What to work on ::
[A] In the passage on the Chinese painting debate, which issue of Jiangsu Art Monthly published Gao Ertai's 'Defence of Li Xiaoshan'?
[B] From the passage on the Chinese painting debate, repeat the part that opens with the words containing "Wan Qingli, in" and closes with "only a wasteland’.".

Given text ::

* * * * *

Wan Qingli, in ‘A Further Discussion of Chinese-style Painting’ which appeared in the 1986:2 issue of Fine Arts Research, made the philosophical concepts of ‘antagonistic contradictions’ and ‘non-antagonistic contradictions’ the basis of his attacks on Li Xiaoshan’s view that innovation on the basis of China’s painting traditions was ‘a slogan pandering to the times’ and represented ‘a truth that could never be put into practice’, points that Li Xiaoshan had made in another essay ‘Premises about the Existence of Chinese-style Painting’. Wan Qingli argued that only when there was inheritance could there be development, and ‘without inheritance, there can be no development; the denial of everything means the loss of everything, and after everything is destroyed, there is only a wasteland’.
Apart from the many contributions to the debate in the pages of Jiangsu Art Monthly, the journal also organized two forums on the question of the Chinese painting tradition – in July 1985 and March 1986; at these forums many critics directly and indirectly addressed, in various ways, the issues raised by Li Xiaoshan’s contention that Chinese traditional painting was in its ‘final days’. After Li Xiaoshan’s article was published, many articles on issues concerning Chinese painting and traditions were directly or indirectly provoked and influenced by the language of Li’s piece; the academic discussion Li precipitated was unprecedented and it was even described as ‘the third great debate on Chinese painting’. Li’s article provided a focus for critics and artists tackling the problem of defining Chinese painting. In order to emphasize the vitality of Chinese painting, Lu Fusheng and Jiang Hong wrote articles proposing that ‘creating “modern Chinese-style painting” is our glorious mission conferred on us by history’.
The essence of this dispute was in fact not limited to whether or not Chinese painting was in its ‘final days’, but the articles of refutation, discussion and conciliation lacked intellectual value because the authors of these articles wanted to discuss the issues raised by Li Xiaoshan only within very narrow intellectual confines. The aesthetician Gao Ertai, in his ‘Defence of Li Xiaoshan’, published in the 1987:1 issue of Jiangsu Art Monthly hit on the crux of the issue, by arguing that this dispute about the question of Chinese painting and relevant traditional problems, ‘is in fact a deepening of the intellectual emancipation movement since 1978 and 1979’. In the ’85 period, a large number of modern art forms were simply reproductions of Western modern art, but the real reason for this replication was that a new generation of artists in a new historical period hoped to adopt what for them were new concepts and new ideas. In 1987, when Jiangsu Art Monthly launched another discussion on traditional and modern culture, the issues extended from those revolving around a type of painting to engulf the entirety of the cultural background, and after one year, simple discussions about culture were rare.

* * * * *

Data for analysis ::
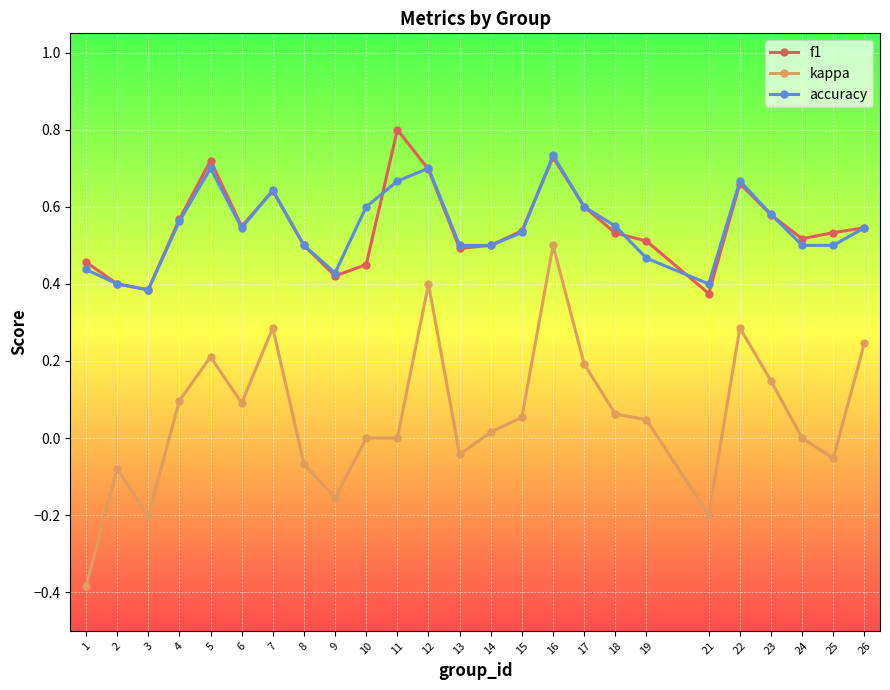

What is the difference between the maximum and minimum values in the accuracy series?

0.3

* * * * *

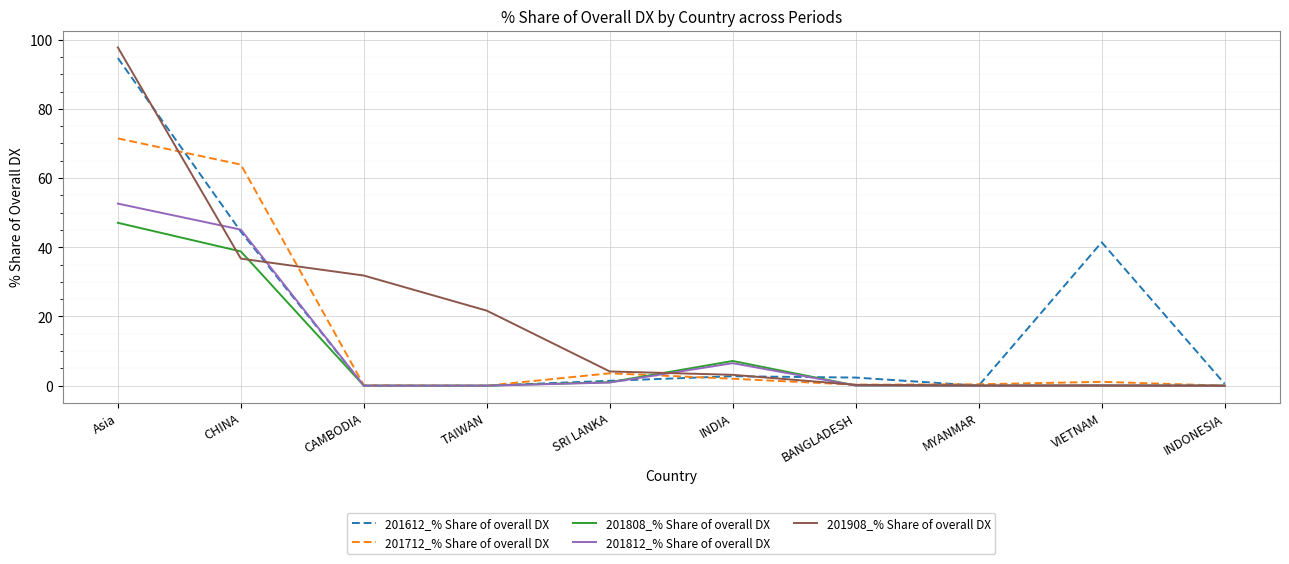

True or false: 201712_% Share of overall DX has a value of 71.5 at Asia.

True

* * * * *

Activity answers ::
[A] The 1987:1 issue.

[B]
Wan Qingli, in ‘A Further Discussion of Chinese-style Painting’ which appeared in the 1986:2 issue of Fine Arts Research, made the philosophical concepts of ‘antagonistic contradictions’ and ‘non-antagonistic contradictions’ the basis of his attacks on Li Xiaoshan’s view that innovation on the basis of China’s painting traditions was ‘a slogan pandering to the times’ and represented ‘a truth that could never be put into practice’, points that Li Xiaoshan had made in another essay ‘Premises about the Existence of Chinese-style Painting’. Wan Qingli argued that only when there was inheritance could there be development, and ‘without inheritance, there can be no development; the denial of everything means the loss of everything, and after everything is destroyed, there is only a wasteland’.